(Prompt) One part of the entries below is wanted: the lines from the one containing "In this interview, Jean-Baptiste" through the one containing "Current treatment for". Write those out exactly and nothing else.

(Data begins)

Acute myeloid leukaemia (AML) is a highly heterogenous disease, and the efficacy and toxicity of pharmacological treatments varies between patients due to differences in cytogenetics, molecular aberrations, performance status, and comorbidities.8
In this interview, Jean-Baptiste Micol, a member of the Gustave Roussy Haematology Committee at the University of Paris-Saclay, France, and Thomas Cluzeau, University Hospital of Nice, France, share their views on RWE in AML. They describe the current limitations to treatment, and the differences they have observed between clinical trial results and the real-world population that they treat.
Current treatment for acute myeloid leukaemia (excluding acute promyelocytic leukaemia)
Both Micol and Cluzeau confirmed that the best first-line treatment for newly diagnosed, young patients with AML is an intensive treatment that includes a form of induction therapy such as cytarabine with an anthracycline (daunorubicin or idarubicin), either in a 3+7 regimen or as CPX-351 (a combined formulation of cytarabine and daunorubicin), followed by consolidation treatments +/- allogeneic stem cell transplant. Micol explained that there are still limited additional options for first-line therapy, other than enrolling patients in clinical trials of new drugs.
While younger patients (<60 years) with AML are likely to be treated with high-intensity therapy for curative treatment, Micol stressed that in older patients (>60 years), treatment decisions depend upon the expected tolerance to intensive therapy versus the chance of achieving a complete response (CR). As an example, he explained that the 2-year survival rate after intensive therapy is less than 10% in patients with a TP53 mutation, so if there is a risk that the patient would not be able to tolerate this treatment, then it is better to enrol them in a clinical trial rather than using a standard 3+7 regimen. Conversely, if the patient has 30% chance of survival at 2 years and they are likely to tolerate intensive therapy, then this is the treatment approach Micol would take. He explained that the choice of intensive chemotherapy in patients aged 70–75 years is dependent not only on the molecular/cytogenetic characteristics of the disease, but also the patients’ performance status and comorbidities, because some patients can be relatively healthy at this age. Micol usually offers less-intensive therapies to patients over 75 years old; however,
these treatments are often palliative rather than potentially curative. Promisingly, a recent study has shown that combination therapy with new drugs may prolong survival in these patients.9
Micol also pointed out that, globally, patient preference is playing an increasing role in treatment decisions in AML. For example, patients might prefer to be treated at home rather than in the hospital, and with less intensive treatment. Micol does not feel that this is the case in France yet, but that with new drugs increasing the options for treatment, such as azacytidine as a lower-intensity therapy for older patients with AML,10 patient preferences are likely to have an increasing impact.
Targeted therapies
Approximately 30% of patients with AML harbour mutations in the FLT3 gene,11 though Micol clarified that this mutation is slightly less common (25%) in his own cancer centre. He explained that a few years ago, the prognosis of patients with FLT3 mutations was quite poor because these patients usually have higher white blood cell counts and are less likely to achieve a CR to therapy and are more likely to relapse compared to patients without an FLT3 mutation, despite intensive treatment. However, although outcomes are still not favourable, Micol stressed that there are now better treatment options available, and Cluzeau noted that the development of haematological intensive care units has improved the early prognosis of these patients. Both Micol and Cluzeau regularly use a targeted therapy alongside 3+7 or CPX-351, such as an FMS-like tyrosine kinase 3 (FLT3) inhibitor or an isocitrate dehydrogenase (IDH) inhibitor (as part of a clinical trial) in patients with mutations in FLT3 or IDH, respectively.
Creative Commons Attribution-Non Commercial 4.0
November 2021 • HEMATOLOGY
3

(Data ends)

(The completed task)
In this interview, Jean-Baptiste Micol, a member of the Gustave Roussy Haematology Committee at the University of Paris-Saclay, France, and Thomas Cluzeau, University Hospital of Nice, France, share their views on RWE in AML. They describe the current limitations to treatment, and the differences they have observed between clinical trial results and the real-world population that they treat.
Current treatment for acute myeloid leukaemia (excluding acute promyelocytic leukaemia)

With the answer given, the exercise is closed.